EXERCISE:
Leave every image behind and restate the data word for word.
+++ EXTRACTED MATERIAL
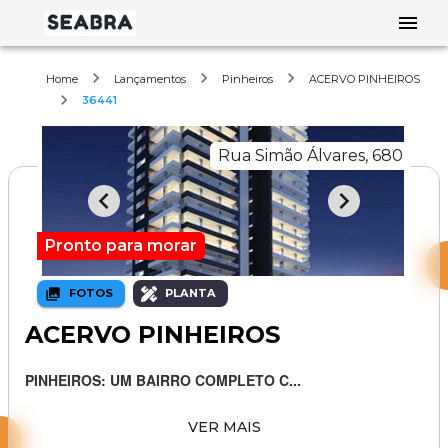
Home
Lançamentos
Pinheiros
ACERVO PINHEIROS
36441
Rua Simão Álvares, 680
Pronto para morar
FOTOS
PLANTA
ACERVO PINHEIROS
PINHEIROS: UM BAIRRO COMPLETO C...
VER MAIS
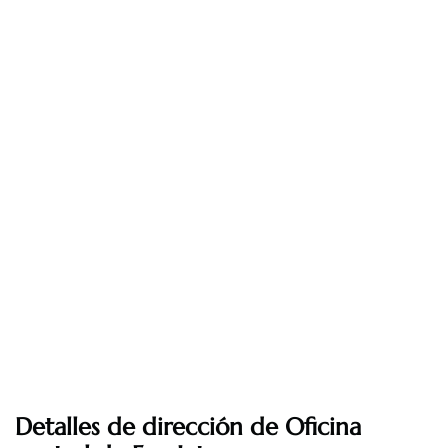
Detalles de dirección de Oficina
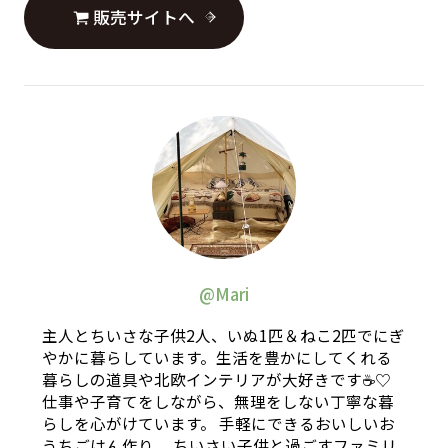
販売サイトへ
@Mari
主人とちいさな子供2人、いぬ1匹＆ねこ2匹でにぎ
やかに暮らしています。生活を豊かにしてくれる
暮らしの道具や北欧インテリアが大好きです☕️♡
仕事や子育てをしながら、無理をしない丁寧な暮
らしを心がけています。 手軽にできるおいしいお
うちごはん作り。 ちいさい子供と過ごすファミリ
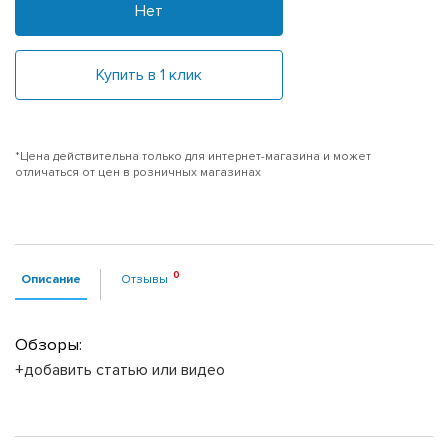
Нет
Купить в 1 клик
*Цена действительна только для интернет-магазина и может
отличаться от цен в розничных магазинах
Описание
Отзывы
Обзоры:
+добавить статью или видео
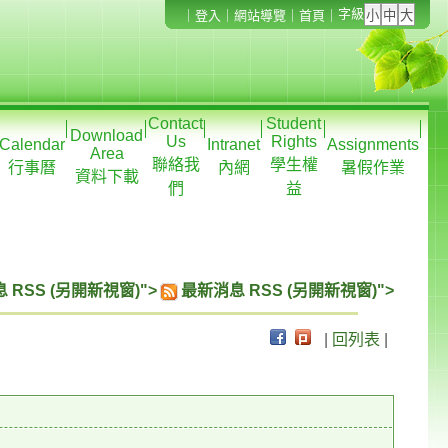
字級
｜
登入
｜
網站導覽
｜
首頁
｜
Contact
Student
Download
Us
Rights
Calendar
Intranet
Assignments
Area
聯絡我
學生權
行事曆
內網
暑假作業
資料下載
們
益
 RSS (另開新視窗)">
最新消息 RSS (另開新視窗)">
|
回列表
|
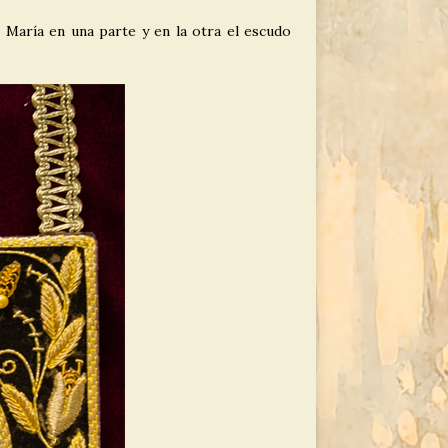
María en una parte y en la otra el escudo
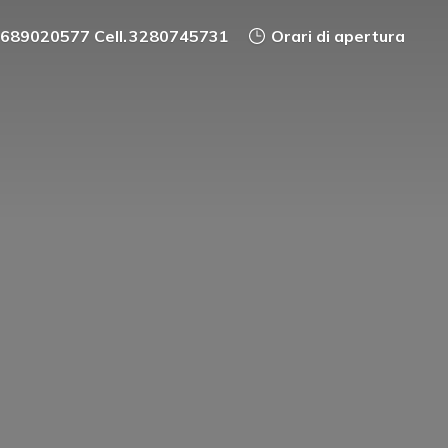
0689020577 Cell. 3280745731
Orari di apertura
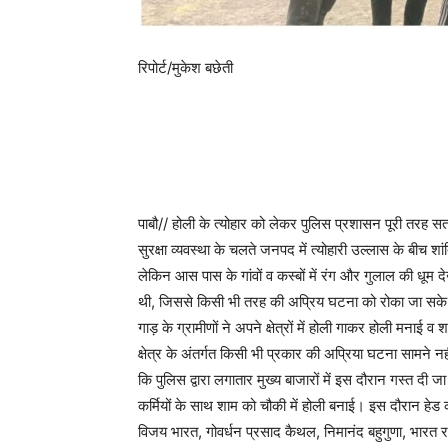
रिपोर्ट/मुकेश बछेती
पाबौ// होली के त्योहार को लेकर पुलिस प्रशासन पूरी तर
सुरक्षा व्यवस्था के चलते जनपद में त्योहारी उल्लास के बीच श
लेकिन आस पास के गांवों व कस्बों में रंग और गुलाल की धू
थी, जिससे किसी भी तरह की अप्रिय घटना को रोका जा सके। ह
गाड़ के ग्रामीणों ने अपने क्षेत्रों में होली गाकर होली मनाई 
क्षेत्र के अंतर्गत किसी भी प्रकार की अप्रिया घटना सामने 
कि पुलिस द्वारा लगातार मुख्य बाजारों में इस दौरान गस्त दी ज
कर्मियों के साथ शाम को चौकी में होली बनाई। इस दौरान हेड कांस
विजय भारत, गोवर्धन प्रसाद कैथल, निमानंद बहुगुणा, भारत 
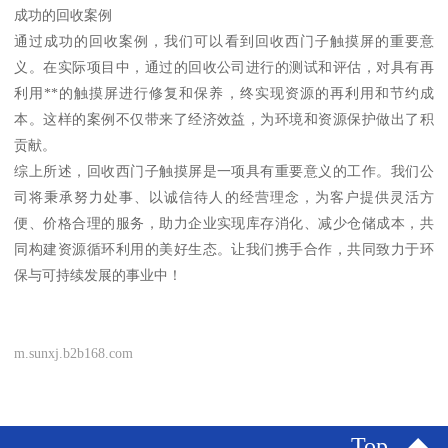
成功的回收案例
通过成功的回收案例，我们可以看到回收西门子触摸屏的重要意
义。在实际项目中，通过的回收公司进行的测试和评估，对具有再
利用**的触摸屏进行修复和保养，终实现资源的再利用和节约成
本。这样的案例不仅带来了经济效益，为环境和资源保护做出了积
贡献。
综上所述，回收西门子触摸屏是一项具有重要意义的工作。我们公
司将秉承努力处事、以诚信待人的经营理念，为客户提供灵活方
便、价格合理的服务，助力企业实现库存消化、减少仓储成本，共
同构建资源循环利用的美好生态。让我们携手合作，共同致力于环
保与可持续发展的事业中！
m.sunxj.b2b168.com
Top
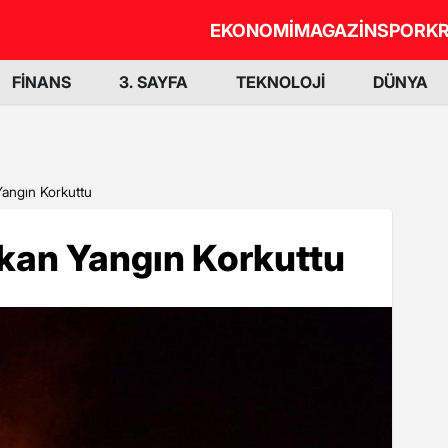
EKONOMİ
MAGAZİN
SPOR
KR
FİNANS
3. SAYFA
TEKNOLOJİ
DÜNYA
Yangın Korkuttu
ıkan Yangın Korkuttu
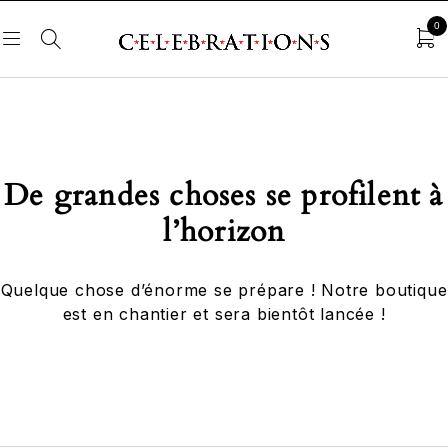
0
De grandes choses se profilent à
l’horizon
Quelque chose d’énorme se prépare ! Notre boutique
est en chantier et sera bientôt lancée !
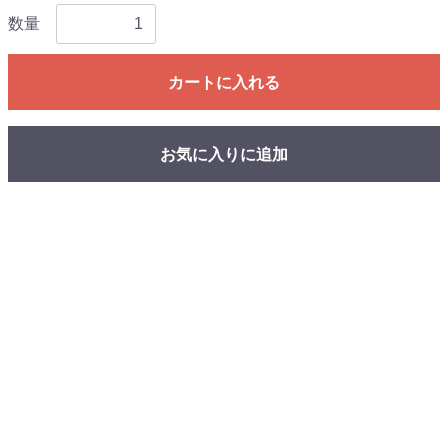
数量
カートに入れる
お気に入りに追加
++++++
TASK SOLUTION:
Home
Lançamentos
Pinheiros
ACERVO PINHEIROS
36441
Rua Simão Álvares, 680
Pronto para morar
FOTOS
PLANTA
ACERVO PINHEIROS
PINHEIROS: UM BAIRRO COMPLETO C...
VER MAIS
Detalles de dirección de Oficina
販売サイトへ
@Mari
主人とちいさな子供2人、いぬ1匹＆ねこ2匹でにぎ
やかに暮らしています。生活を豊かにしてくれる
暮らしの道具や北欧インテリアが大好きです☕️♡
仕事や子育てをしながら、無理をしない丁寧な暮
らしを心がけています。 手軽にできるおいしいお
うちごはん作り。 ちいさい子供と過ごすファミリ
Нет
Купить в 1 клик
*Цена действительна только для интернет-магазина и может
отличаться от цен в розничных магазинах
Описание
Отзывы
Обзоры:
+добавить статью или видео
字級
｜
登入
｜
網站導覽
｜
首頁
｜
Contact
Student
Download
Us
Rights
Calendar
Intranet
Assignments
Area
聯絡我
學生權
行事曆
內網
暑假作業
資料下載
們
益
 RSS (另開新視窗)">
最新消息 RSS (另開新視窗)">
|
回列表
|
María en una parte y en la otra el escudo
0689020577 Cell. 3280745731
Orari di apertura
रिपोर्ट/मुकेश बछेती
पाबौ// होली के त्योहार को लेकर पुलिस प्रशासन पूरी तर
सुरक्षा व्यवस्था के चलते जनपद में त्योहारी उल्लास के बीच श
लेकिन आस पास के गांवों व कस्बों में रंग और गुलाल की धू
थी, जिससे किसी भी तरह की अप्रिय घटना को रोका जा सके। ह
गाड़ के ग्रामीणों ने अपने क्षेत्रों में होली गाकर होली मनाई 
क्षेत्र के अंतर्गत किसी भी प्रकार की अप्रिया घटना सामने 
कि पुलिस द्वारा लगातार मुख्य बाजारों में इस दौरान गस्त दी ज
कर्मियों के साथ शाम को चौकी में होली बनाई। इस दौरान हेड कांस
विजय भारत, गोवर्धन प्रसाद कैथल, निमानंद बहुगुणा, भारत 
成功的回收案例
通过成功的回收案例，我们可以看到回收西门子触摸屏的重要意
义。在实际项目中，通过的回收公司进行的测试和评估，对具有再
利用**的触摸屏进行修复和保养，终实现资源的再利用和节约成
本。这样的案例不仅带来了经济效益，为环境和资源保护做出了积
贡献。
综上所述，回收西门子触摸屏是一项具有重要意义的工作。我们公
司将秉承努力处事、以诚信待人的经营理念，为客户提供灵活方
便、价格合理的服务，助力企业实现库存消化、减少仓储成本，共
同构建资源循环利用的美好生态。让我们携手合作，共同致力于环
保与可持续发展的事业中！
m.sunxj.b2b168.com
Top
EKONOMİ
MAGAZİN
SPOR
KR
FİNANS
3. SAYFA
TEKNOLOJİ
DÜNYA
Yangın Korkuttu
ıkan Yangın Korkuttu
0
De grandes choses se profilent à
l’horizon
Quelque chose d’énorme se prépare ! Notre boutique
est en chantier et sera bientôt lancée !
数量
カートに入れる
お気に入りに追加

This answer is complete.